In 2018 deed de Zweedse Linnea Siggelkow alias Ellis (etymologiespoiler: haar initialen) haar debuut-ep op de post naar de wereld. “Droompop”, zo werd beloofd op de enveloppe van ‘The fuzz’, maar wij moesten bezwaarlijk de plaat uitgedragen worden met door gewichtloosheid verdampte spieren. In de plaats van zeemzoet zweven pakte Siggelkow uit met grommende gitaren en in galm ronddobberende drums, een vijandige omgeving waarin er niets anders opzat dan houvast te zoeken bij de troostrijke stem van de Canadese. Maar helaas. “I’m having dreams again/of being sucked into the drain”, “Took the scissors to my hair again/another act of self-destruction”: Ellis had wel andere dingen aan haar hoofd dan wildvreemde drenkelingen dragen.

Donker, dat was ‘The fuzz’ zeker, maar dat maakte de momenten waarop Siggelkow soeverein door de wolken brak des te magischer – zie  ‘All this time’ en ‘What a mess!’, één van de zeldzame songs zijn uitroepteken waardig. Voeg daarbij de zoete gelatenheid van ‘Frostbite’ en de fantastische synthesizer-roetsjbaan die ‘The drain’ heet, en je hebt de reden waarom wij reikhalzend uitkeken naar Ellis’ debuutplaat ‘Born again’ – én de reden waarom die niet opnieuw in eigen beheer uitkomt, maar bij Fat Possum.

Waar de zang op ‘The fuzz’ nog als aquarelverf vermengde met de instrumentatie, worden de grenzen op ‘Born again’ meer absoluut gesteld middels een kundige productie. Dat heeft als kwalijke gevolg dat het spannende, het kolkende van eerdere songs hier zo goed als verdwenen is.
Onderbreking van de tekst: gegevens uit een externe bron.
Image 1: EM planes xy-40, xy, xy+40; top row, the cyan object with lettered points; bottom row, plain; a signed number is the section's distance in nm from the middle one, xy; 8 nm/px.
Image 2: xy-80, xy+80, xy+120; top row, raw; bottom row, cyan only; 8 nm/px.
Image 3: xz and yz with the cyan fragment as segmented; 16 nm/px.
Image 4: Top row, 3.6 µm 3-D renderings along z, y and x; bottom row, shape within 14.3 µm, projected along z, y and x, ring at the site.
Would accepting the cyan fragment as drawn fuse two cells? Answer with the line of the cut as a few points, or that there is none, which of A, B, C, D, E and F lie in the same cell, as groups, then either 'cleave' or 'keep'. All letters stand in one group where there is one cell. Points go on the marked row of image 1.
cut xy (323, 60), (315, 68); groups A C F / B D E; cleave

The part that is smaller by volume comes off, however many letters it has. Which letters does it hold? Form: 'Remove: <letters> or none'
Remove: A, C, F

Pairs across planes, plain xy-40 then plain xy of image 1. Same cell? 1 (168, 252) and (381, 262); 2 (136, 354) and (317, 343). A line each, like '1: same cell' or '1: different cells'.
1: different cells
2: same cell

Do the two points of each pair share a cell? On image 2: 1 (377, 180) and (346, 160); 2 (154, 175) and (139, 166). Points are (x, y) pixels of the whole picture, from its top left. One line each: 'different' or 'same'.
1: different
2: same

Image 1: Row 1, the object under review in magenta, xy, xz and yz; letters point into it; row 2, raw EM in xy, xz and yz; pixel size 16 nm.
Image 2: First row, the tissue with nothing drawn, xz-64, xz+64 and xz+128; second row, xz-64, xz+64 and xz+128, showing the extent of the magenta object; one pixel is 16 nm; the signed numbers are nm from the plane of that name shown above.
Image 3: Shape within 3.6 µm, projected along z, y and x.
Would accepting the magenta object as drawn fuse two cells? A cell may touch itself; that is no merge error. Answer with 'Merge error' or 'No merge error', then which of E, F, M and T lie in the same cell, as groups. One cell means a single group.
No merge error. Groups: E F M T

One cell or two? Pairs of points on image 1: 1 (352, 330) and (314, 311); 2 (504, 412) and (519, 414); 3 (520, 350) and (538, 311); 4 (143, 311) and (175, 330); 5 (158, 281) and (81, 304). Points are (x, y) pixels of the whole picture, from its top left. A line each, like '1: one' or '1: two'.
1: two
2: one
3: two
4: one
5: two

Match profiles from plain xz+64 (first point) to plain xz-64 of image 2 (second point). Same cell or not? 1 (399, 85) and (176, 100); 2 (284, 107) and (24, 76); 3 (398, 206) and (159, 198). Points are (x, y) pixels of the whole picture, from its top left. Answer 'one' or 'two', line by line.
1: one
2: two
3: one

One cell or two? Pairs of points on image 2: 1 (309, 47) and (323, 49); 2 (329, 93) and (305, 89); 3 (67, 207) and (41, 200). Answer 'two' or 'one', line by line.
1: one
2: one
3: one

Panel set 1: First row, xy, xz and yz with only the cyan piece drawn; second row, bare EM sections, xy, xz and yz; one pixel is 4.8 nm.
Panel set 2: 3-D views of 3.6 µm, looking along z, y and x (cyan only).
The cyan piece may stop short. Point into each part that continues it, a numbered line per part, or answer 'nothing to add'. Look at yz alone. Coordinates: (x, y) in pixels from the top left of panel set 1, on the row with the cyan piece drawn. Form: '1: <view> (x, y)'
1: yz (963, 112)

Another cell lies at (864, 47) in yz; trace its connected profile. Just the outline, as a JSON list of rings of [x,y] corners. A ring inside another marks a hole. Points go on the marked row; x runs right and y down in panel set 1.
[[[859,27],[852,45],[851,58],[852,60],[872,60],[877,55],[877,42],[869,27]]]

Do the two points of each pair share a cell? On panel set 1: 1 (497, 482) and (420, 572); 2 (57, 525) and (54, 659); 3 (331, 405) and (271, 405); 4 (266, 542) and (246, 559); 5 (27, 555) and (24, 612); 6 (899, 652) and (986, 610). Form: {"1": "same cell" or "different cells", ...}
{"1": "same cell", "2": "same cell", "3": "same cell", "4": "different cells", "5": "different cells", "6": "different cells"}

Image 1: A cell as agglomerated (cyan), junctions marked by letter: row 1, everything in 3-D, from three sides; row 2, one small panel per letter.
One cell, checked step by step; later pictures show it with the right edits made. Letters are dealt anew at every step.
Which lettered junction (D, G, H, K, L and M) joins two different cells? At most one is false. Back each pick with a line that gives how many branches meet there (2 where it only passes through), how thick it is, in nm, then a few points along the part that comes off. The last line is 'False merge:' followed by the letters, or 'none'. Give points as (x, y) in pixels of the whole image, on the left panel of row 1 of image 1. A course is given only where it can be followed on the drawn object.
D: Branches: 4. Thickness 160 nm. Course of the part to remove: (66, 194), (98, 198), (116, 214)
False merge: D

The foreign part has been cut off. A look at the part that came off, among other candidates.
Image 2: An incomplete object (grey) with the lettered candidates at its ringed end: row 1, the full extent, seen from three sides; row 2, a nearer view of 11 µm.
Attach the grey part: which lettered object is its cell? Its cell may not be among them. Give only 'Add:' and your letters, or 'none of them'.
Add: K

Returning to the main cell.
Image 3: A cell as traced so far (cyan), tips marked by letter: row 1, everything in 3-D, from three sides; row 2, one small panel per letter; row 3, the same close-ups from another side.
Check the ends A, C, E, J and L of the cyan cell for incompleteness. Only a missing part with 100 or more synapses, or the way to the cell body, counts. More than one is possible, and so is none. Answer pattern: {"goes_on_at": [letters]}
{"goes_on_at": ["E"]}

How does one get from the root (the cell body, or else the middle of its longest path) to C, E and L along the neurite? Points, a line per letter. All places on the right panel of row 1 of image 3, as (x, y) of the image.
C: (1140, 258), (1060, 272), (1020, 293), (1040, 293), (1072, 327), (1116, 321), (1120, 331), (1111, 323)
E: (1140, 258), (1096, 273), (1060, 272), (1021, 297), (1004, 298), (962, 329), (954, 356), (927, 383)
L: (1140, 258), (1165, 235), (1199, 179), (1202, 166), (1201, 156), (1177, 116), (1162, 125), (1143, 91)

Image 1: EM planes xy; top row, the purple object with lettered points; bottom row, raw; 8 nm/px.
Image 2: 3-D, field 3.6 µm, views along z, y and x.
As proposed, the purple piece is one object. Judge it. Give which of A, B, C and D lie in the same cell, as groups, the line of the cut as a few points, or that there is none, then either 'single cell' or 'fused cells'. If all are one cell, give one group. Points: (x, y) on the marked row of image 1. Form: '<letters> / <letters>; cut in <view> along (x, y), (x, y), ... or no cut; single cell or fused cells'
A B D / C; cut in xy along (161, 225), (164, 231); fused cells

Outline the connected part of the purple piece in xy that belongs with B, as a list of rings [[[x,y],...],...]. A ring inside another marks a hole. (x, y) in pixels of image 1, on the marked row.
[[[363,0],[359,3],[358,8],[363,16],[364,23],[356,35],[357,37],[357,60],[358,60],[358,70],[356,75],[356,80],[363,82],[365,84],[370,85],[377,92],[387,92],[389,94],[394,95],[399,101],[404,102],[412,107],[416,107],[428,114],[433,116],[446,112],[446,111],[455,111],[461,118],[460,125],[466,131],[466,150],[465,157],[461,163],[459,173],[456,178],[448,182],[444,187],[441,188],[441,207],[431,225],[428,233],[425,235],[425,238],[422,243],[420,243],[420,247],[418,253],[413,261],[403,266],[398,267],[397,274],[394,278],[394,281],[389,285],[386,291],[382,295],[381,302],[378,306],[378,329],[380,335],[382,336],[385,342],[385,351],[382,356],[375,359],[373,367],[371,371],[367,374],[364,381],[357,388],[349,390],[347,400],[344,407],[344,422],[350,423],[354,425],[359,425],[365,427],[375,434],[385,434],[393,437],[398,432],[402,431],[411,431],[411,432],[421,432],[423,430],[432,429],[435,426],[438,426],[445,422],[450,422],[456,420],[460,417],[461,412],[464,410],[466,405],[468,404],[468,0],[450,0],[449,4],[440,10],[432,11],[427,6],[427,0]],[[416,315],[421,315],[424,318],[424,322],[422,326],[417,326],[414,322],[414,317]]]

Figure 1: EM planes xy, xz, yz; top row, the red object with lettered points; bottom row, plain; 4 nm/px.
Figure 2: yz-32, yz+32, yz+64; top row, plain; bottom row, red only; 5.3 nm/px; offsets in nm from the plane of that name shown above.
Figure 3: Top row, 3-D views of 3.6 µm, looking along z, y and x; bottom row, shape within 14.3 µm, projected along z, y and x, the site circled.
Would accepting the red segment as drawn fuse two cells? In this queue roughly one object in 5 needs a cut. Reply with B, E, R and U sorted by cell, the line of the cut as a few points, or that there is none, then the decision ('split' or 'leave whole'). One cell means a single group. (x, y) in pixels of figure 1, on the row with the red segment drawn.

Dichtst in de buurt komt een uitstekend ‘Saturn return’, maar in ‘Zhuangzi’s dream’ en ‘Into the trees’ kunnen we ons niet van de indruk ontdoen dat de uitbarstingen gecontroleerd klinken, een tikje berekend zelfs. De drumcomputer in het titelnummer is dan weer een afschaduwing van de trommelende gevaartes die we onderhand gewoon waren.

Die kundige productie heeft echter één groot pluspunt, en dat is dat de doorleefde pracht van Sikkelkows zanglijnen volledig op de voorgrond mag treden. Een geut galm eronder, en je krijgt bovendien dat heerlijke gevoel van nachtelijke leegte waar zoveel Mazzy Star-songs in baden. Een mooi ‘Pringle Creek’ ontluikt als een luie spaarlamp, terwijl ‘Embarrassing’ met zoveel urgentie van wal steekt dat wij zelfs geen “trein halen” meer konden murmelen. Tot slot kunnen we ons niet meer herinneren wanneer we voor het laatst een song met zoveel dromerige peis en vree hebben horen invallen als ‘Fall apart’ doet. Of toch: de oorstrelende single ‘Something blue’, die tamelijk onverklaarbaar geen aansluiting vond bij dit halfuur durend album.

‘Born again’ klinkt meer uitgedacht dan ‘The fuzz’. Dat gaat soms ten koste van de spanning, maar Ellis weet nog steeds prachtige liedjes te scheppen die de einder doen opgloeien en nieuwe sterrenbeelden aan het firmament toveren. Enfin, droompop.